-- Problem description --
A single number is wanted: how many lines of the data below include the string "down"?

-- Material provided --

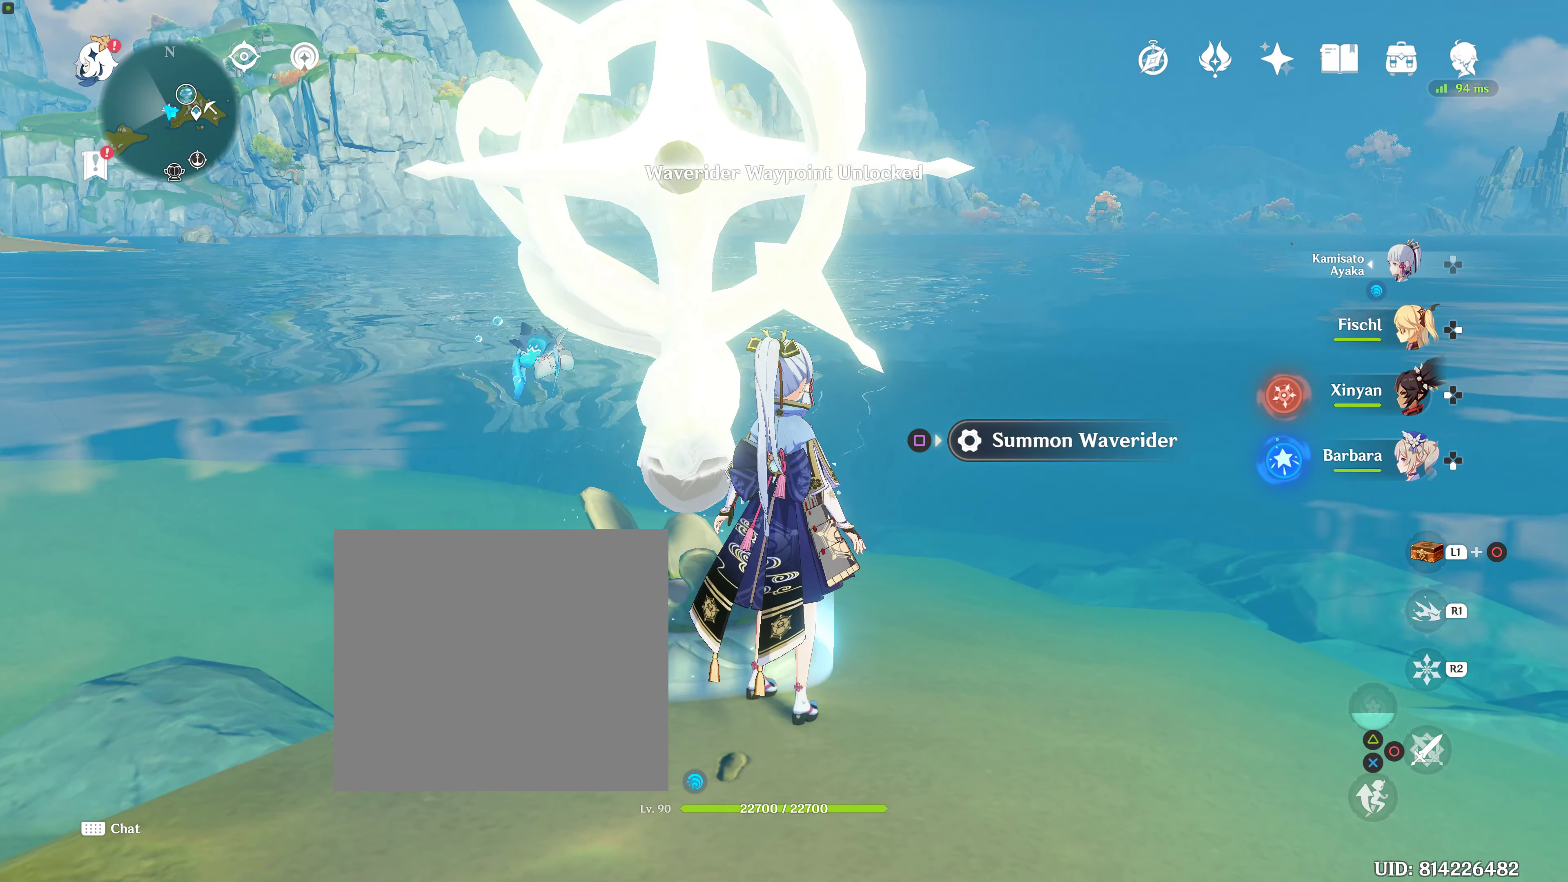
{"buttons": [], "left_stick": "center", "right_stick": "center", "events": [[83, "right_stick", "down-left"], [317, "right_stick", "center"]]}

...

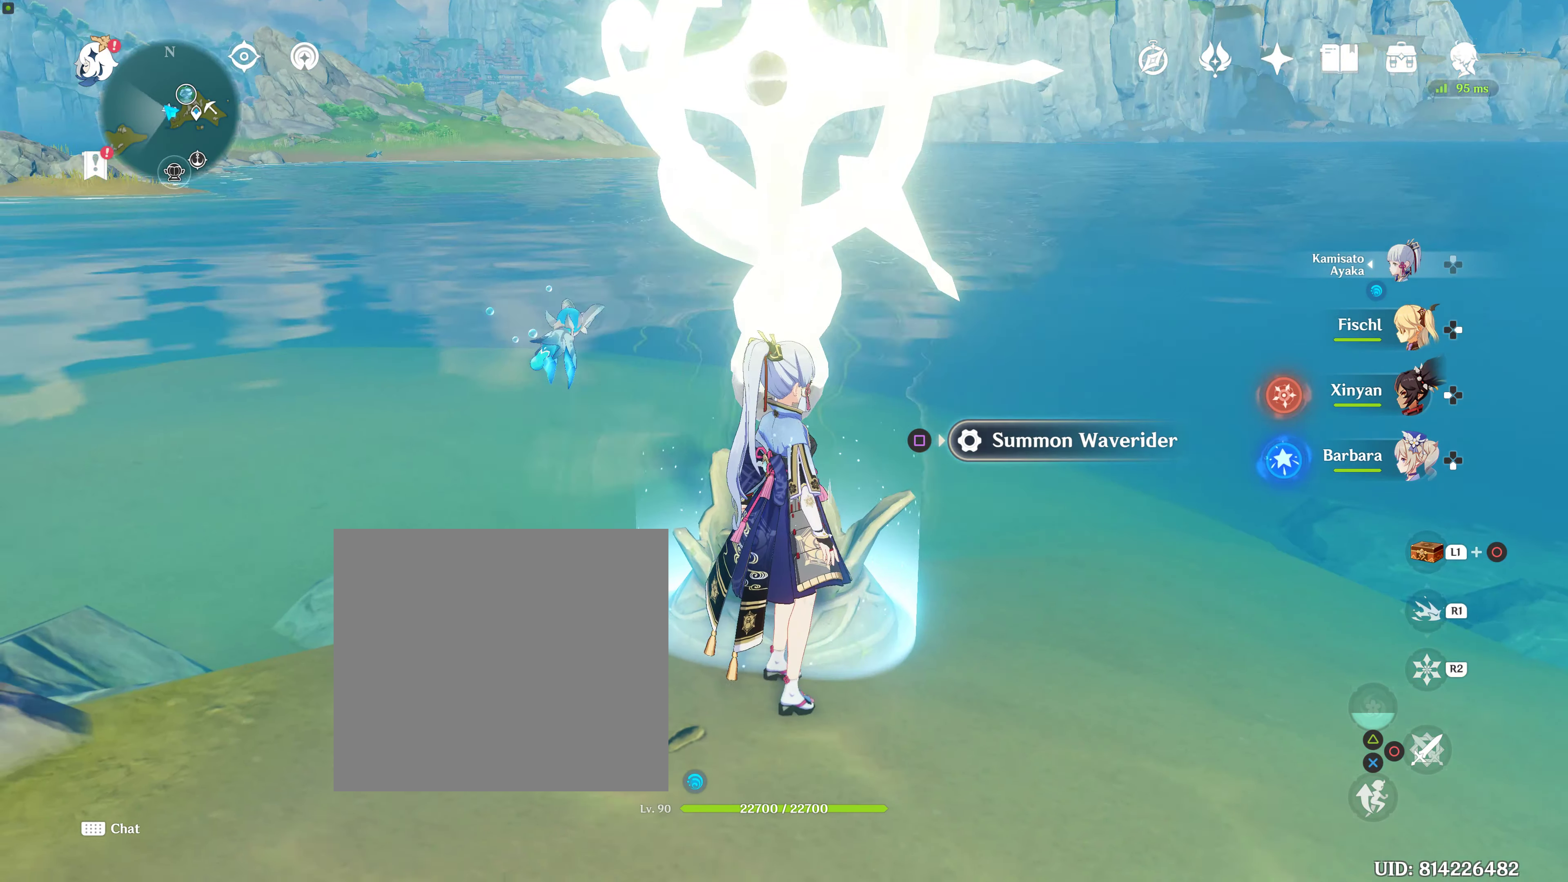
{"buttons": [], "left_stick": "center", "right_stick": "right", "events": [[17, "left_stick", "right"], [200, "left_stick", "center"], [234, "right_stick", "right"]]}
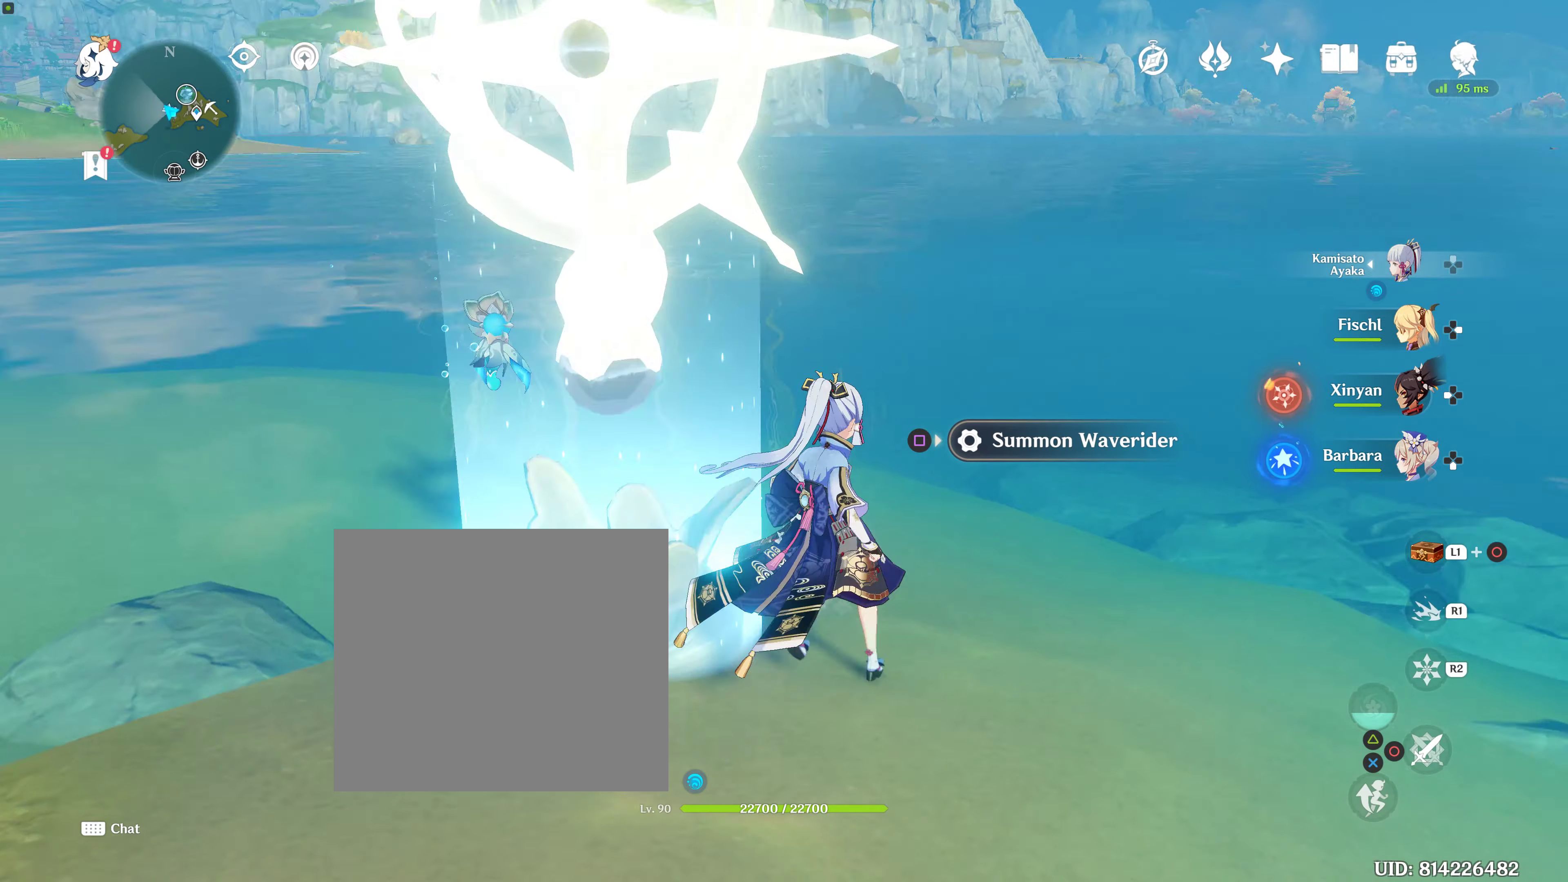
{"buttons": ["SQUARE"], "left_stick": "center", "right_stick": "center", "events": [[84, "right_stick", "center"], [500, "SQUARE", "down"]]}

---

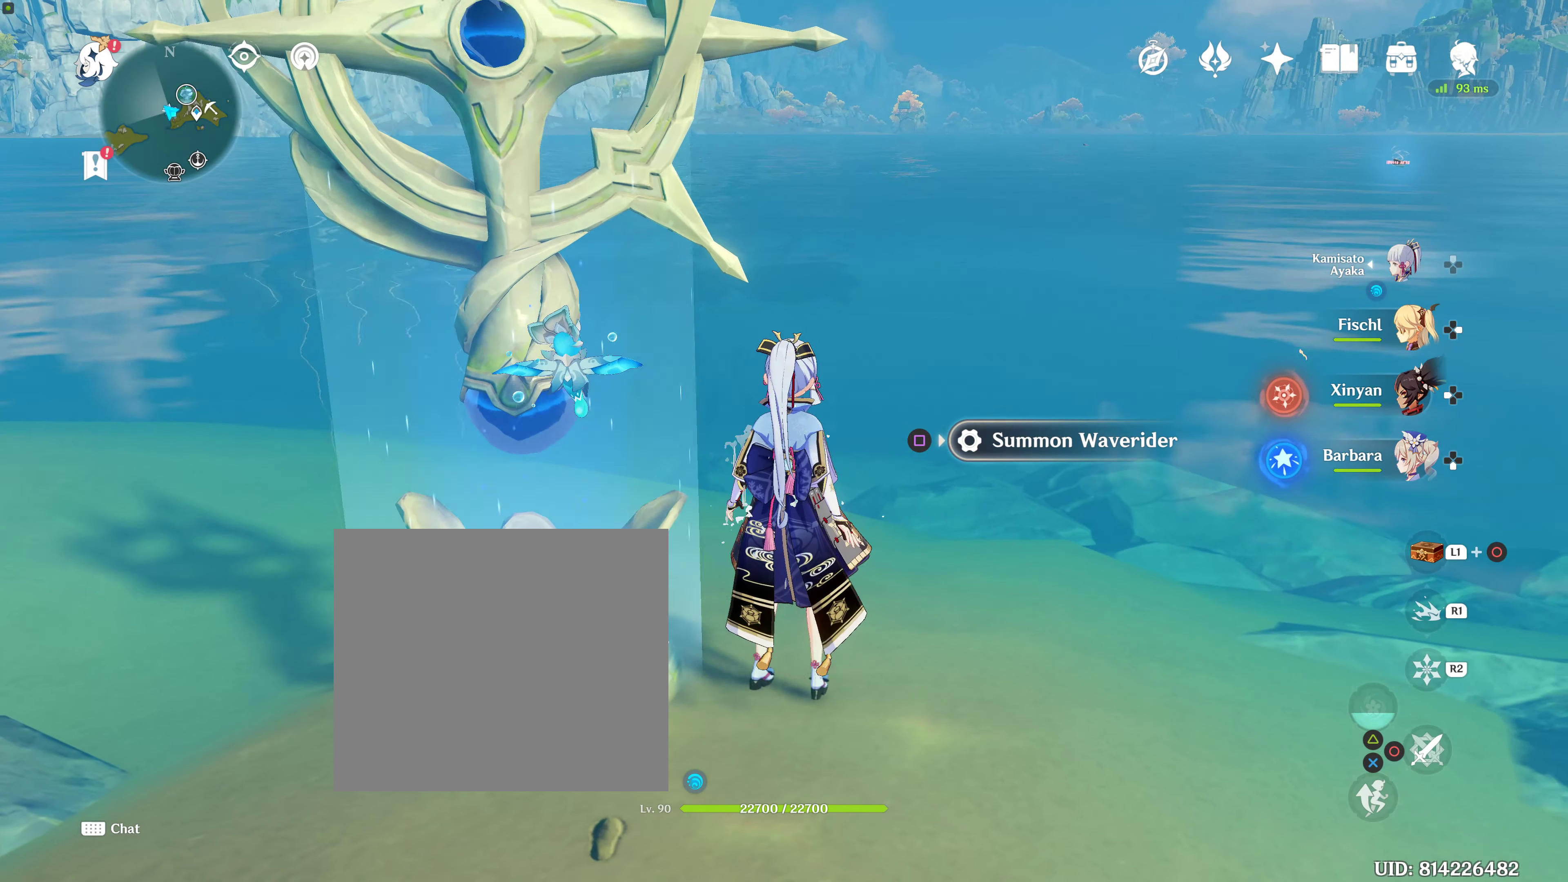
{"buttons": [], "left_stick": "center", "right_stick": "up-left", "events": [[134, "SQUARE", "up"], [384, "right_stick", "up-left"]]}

-- Response to the task --
2